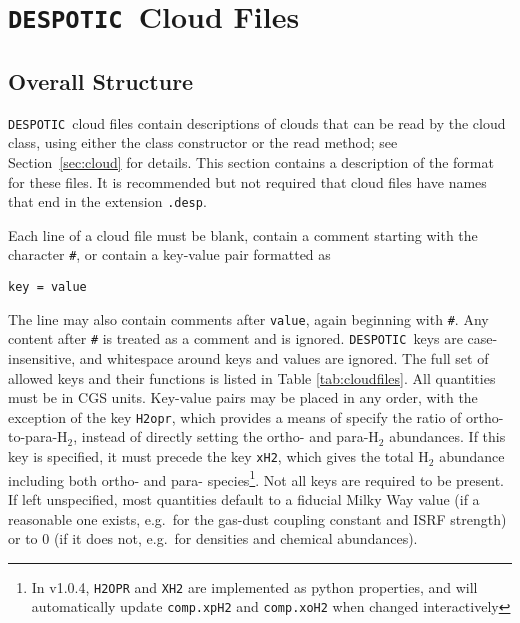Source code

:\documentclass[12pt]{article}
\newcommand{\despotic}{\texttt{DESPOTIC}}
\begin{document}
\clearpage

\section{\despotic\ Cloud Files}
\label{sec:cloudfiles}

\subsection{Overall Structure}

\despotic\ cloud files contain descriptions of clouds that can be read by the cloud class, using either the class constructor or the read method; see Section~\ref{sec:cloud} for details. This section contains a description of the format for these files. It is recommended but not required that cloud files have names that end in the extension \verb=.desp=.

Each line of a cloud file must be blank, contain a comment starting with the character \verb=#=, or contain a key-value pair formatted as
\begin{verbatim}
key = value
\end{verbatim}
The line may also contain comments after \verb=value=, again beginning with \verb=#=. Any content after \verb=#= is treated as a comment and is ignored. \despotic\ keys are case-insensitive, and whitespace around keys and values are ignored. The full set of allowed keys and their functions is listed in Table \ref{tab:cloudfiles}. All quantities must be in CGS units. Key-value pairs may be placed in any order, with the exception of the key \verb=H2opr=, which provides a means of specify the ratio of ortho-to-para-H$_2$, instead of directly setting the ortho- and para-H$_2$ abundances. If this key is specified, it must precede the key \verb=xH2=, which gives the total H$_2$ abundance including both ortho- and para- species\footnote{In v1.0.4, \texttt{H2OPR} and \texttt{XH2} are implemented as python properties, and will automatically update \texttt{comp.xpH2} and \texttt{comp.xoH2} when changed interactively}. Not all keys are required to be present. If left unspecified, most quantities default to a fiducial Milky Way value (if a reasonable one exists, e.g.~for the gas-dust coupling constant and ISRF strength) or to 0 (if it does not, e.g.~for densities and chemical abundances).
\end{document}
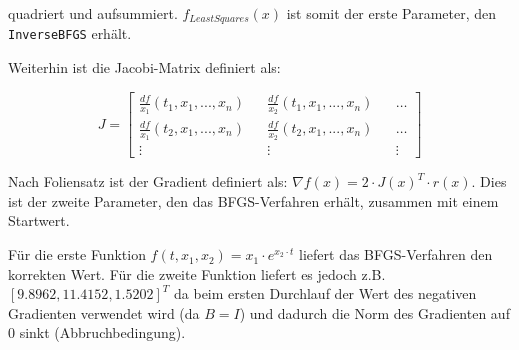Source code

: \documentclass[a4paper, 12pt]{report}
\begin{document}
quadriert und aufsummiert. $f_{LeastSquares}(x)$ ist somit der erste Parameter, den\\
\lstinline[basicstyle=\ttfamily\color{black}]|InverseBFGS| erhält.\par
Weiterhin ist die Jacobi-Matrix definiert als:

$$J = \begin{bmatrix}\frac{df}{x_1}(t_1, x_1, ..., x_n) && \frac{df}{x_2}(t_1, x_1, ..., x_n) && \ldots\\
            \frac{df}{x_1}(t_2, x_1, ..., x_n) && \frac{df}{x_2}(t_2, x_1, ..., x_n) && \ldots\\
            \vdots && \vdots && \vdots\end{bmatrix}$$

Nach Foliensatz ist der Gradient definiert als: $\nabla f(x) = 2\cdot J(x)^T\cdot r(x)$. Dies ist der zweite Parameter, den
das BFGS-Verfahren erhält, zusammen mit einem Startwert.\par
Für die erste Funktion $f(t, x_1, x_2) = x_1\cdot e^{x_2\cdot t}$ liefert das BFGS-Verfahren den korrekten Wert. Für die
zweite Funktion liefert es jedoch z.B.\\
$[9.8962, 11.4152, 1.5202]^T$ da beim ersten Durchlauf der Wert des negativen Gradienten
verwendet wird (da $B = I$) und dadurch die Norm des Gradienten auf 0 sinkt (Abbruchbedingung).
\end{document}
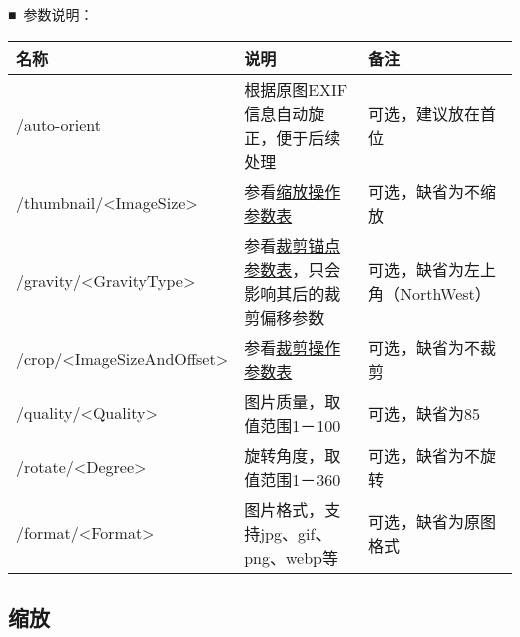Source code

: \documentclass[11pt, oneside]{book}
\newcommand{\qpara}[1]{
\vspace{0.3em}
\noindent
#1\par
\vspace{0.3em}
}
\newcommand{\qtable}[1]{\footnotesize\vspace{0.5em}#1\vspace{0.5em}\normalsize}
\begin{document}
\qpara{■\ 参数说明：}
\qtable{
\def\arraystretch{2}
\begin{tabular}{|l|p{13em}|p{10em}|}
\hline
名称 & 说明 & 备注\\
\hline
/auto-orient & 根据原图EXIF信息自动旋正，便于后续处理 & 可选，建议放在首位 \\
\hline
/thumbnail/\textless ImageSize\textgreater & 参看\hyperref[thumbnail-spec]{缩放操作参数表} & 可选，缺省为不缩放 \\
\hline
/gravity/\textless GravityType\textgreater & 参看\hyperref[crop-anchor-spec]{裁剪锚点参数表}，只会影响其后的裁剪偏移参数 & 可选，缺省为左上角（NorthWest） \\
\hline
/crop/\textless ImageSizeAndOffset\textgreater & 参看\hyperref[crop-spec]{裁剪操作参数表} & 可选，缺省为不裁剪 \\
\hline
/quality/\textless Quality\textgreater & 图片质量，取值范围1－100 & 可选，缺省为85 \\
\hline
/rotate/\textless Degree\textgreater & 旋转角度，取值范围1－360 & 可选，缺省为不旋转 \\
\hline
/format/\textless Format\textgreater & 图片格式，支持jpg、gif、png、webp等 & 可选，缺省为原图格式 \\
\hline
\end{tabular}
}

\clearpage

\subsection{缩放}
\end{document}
++++++++++++++++++++
WHAT IS NEEDED: Search the listing above for the string "liefert" and return each line it appears on.

SOLUTION TO THIS EXERCISE:
Für die erste Funktion $f(t, x_1, x_2) = x_1\cdot e^{x_2\cdot t}$ liefert das BFGS-Verfahren den korrekten Wert. Für die
zweite Funktion liefert es jedoch z.B.\\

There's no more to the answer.